Alexander Melnikov, by now firmly established as a first-class interpreter of Shostakovich (thanks to his brilliant set of the 24 Preludes and Fugues), finds the pianistic equilibrism for the fast-paced outer movements spot on (less overtly showy than Hamelin, but still pretty impressive at that!), while the slow ones give us a rare and rarefied atmosphere of melancholy introspection that Shostakovich avoided in his own recordings, but which is undeniably there and should by right be addressed. The recording quality is absolutely first class as well, warm but, for once these days, not bass-heavy with a fine and sensitive spotlighting of the solo instruments. On that note, a particularly hearty "well done!" should go to Jeroen Berwaerts for his trumpet playing in the first concerto, truly a soloist performance deserving of a mention on the front cover - which, strangely enough, it hasn't.
I am not particularly partial to the otherwise much publicized violin of Isabelle Faust, having found her input on the recent CD-set of Beethoven sonatas a rather underwhelming experience - especially when compared to the show-stopping simultaneous issue featuring Frank Braley and Renaud Capucon.

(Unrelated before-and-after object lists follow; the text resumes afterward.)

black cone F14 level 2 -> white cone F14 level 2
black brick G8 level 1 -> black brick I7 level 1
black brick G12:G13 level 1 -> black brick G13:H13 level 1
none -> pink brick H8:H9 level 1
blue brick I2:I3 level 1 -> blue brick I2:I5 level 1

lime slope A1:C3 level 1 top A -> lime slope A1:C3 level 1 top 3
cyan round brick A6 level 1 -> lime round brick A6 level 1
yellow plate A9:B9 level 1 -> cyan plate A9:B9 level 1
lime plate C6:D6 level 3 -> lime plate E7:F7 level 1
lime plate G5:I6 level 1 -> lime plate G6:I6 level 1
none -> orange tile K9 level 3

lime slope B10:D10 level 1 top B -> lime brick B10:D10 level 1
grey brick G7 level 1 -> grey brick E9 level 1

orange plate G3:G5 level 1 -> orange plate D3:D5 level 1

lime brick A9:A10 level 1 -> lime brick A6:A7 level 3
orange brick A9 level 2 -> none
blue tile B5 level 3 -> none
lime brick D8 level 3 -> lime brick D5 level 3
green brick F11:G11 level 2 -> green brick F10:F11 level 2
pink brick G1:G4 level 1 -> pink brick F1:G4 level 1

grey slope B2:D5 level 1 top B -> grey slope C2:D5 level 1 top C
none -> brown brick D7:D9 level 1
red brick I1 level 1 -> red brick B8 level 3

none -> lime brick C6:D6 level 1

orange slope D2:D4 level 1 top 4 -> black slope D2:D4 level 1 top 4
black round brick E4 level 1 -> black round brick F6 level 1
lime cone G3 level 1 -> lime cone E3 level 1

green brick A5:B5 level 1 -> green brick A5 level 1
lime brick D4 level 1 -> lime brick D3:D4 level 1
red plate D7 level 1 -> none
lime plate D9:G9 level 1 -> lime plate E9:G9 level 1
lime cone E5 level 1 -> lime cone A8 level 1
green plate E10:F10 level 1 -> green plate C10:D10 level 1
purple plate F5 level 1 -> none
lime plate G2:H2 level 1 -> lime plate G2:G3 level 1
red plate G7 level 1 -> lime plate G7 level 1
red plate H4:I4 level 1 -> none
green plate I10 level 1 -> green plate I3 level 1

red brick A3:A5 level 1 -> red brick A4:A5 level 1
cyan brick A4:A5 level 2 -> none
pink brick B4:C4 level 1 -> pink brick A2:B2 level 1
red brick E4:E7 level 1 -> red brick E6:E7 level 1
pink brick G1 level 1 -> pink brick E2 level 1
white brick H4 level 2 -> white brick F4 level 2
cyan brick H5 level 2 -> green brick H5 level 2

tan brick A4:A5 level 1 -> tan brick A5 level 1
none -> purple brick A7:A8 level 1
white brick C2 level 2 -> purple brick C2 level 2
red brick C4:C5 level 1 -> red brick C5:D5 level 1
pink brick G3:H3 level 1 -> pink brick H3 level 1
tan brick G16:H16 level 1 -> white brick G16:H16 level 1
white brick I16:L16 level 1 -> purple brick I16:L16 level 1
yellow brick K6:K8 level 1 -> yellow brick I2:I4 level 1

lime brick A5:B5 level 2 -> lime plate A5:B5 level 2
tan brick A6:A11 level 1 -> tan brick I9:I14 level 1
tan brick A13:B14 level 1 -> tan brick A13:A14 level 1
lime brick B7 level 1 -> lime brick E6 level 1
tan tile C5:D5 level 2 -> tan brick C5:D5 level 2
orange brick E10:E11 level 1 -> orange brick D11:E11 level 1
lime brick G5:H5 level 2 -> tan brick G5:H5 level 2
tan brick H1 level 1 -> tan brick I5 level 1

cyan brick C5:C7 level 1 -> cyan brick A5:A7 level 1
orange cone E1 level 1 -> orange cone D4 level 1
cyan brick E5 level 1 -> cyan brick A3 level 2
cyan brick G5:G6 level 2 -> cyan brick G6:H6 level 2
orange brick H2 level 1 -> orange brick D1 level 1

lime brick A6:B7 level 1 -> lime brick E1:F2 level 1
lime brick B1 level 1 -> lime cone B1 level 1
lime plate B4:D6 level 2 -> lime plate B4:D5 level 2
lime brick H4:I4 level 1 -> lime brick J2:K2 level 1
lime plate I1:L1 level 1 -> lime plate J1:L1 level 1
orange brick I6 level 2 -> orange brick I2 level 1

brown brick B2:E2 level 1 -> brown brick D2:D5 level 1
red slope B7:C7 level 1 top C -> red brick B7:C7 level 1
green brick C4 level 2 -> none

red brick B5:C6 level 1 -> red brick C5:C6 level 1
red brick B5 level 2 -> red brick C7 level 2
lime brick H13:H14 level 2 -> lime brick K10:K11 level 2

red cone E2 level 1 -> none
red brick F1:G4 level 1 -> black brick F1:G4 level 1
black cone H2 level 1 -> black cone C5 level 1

In Shostakovich, though, it seems she has found her proper sea legs, and her handling of the sonata ("despair set to music") is both empathic, moving and in places truly desperate, while the histrionics so often found in recordings of this music are wisely avoided.
In short, superbly played concerto performances, aptly presenting the broader view, and a sonata displaying an appropriate depressiveness but giving hysteria a wide berth.